Go through the listing below. Copy each line that has the string "Langenscheidt".

Supplied material:
○ ○ ○ ○
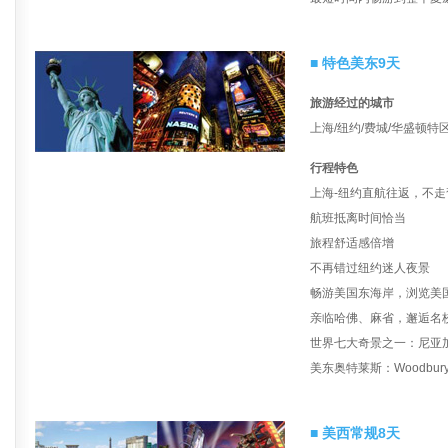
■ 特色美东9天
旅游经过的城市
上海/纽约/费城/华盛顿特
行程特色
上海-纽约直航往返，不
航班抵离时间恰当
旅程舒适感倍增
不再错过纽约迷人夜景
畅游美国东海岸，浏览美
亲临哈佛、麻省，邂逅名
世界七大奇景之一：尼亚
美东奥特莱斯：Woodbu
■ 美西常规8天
○ ○ ○ ○
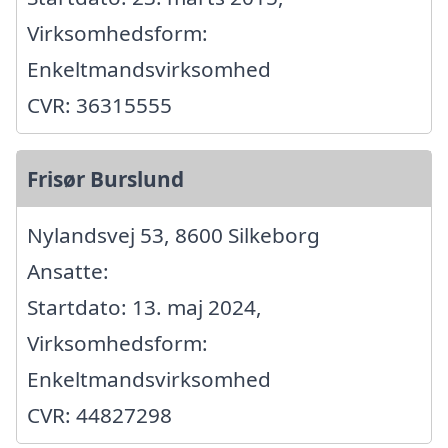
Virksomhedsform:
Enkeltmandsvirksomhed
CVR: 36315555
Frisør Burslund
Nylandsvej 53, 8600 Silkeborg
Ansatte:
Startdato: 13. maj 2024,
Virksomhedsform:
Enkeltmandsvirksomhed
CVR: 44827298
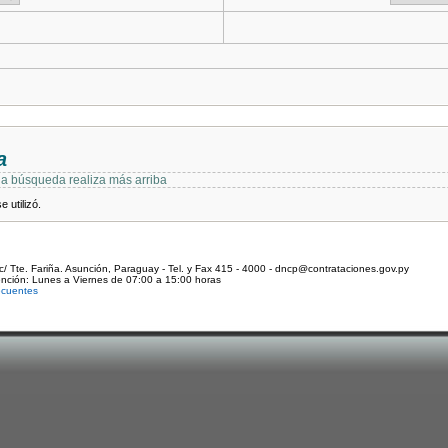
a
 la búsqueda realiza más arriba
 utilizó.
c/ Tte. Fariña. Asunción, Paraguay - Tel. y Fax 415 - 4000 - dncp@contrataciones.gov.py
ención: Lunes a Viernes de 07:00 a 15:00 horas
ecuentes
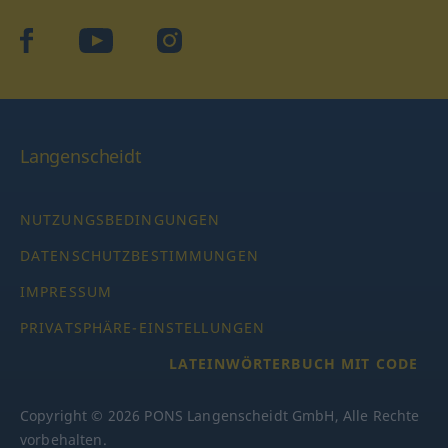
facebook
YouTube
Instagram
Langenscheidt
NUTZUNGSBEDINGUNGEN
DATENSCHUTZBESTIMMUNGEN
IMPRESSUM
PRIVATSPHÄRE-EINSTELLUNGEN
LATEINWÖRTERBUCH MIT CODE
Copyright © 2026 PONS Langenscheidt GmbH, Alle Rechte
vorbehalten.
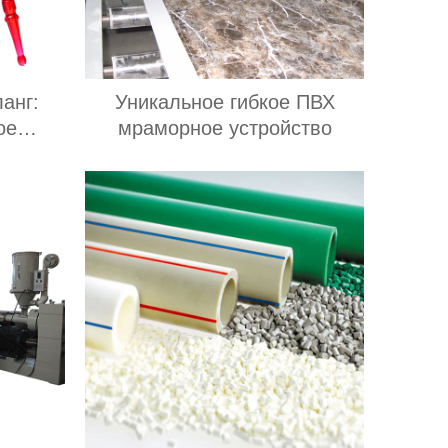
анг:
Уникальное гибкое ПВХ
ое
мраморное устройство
○ ○ ○ ○
Response:
Langenscheidt
Copyright © 2026 PONS Langenscheidt GmbH, Alle Rechte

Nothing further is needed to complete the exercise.